▶ DATA SUPPLIED:
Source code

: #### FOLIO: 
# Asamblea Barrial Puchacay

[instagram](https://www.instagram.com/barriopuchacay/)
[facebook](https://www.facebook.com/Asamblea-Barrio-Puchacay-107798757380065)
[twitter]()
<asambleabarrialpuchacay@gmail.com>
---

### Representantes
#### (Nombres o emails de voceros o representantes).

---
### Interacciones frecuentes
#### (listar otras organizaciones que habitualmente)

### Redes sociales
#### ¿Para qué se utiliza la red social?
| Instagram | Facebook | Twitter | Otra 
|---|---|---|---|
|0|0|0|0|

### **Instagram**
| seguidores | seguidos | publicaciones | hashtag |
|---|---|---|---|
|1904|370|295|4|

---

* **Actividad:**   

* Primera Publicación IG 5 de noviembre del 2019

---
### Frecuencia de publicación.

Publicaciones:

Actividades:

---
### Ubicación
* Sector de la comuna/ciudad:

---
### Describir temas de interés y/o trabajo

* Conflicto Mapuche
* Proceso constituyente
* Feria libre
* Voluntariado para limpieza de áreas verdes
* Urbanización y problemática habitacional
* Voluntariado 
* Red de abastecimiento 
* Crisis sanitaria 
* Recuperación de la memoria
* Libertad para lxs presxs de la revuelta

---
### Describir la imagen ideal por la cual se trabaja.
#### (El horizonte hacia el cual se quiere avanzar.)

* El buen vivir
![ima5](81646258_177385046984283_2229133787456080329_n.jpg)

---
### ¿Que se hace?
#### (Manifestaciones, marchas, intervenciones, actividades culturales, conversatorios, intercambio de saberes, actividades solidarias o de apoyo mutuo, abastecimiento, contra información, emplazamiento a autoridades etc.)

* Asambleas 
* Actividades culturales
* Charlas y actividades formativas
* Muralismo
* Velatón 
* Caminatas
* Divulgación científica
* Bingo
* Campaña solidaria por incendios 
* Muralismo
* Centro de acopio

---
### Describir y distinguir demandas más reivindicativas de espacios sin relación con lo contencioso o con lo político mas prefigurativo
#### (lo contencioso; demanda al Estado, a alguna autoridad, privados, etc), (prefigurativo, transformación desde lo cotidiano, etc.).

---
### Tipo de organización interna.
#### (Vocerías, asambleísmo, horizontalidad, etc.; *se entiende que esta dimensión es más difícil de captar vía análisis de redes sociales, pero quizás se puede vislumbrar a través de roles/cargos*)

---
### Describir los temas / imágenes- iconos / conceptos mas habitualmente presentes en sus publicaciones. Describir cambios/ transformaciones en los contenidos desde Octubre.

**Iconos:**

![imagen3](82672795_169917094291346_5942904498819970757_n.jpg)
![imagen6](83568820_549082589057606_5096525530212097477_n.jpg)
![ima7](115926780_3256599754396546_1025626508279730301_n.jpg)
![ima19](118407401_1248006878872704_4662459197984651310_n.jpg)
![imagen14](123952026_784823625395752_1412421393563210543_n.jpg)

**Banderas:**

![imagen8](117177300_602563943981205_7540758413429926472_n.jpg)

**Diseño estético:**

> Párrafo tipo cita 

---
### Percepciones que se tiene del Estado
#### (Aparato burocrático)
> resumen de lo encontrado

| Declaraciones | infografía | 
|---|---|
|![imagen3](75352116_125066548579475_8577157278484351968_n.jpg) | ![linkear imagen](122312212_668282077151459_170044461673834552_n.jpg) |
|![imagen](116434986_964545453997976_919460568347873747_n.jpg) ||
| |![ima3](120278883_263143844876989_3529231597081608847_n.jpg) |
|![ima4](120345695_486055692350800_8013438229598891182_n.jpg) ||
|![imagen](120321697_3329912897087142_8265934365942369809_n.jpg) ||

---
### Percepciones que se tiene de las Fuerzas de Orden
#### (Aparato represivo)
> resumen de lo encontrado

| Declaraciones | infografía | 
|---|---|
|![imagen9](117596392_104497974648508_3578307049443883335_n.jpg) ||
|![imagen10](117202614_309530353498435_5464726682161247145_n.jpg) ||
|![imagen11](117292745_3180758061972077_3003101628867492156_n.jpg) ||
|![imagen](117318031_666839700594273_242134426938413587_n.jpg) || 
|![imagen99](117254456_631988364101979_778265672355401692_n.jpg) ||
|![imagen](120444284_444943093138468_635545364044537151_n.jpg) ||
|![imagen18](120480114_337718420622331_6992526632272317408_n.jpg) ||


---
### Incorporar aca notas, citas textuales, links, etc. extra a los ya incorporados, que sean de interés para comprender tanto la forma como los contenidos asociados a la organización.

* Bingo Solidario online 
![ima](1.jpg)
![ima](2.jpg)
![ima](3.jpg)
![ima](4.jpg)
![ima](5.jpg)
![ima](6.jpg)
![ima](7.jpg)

▶ EXERCISE AIM:
If a line in the records contains the string "Estado", include it in the count; report that count alone.

▶ WRITTEN ANSWER:
2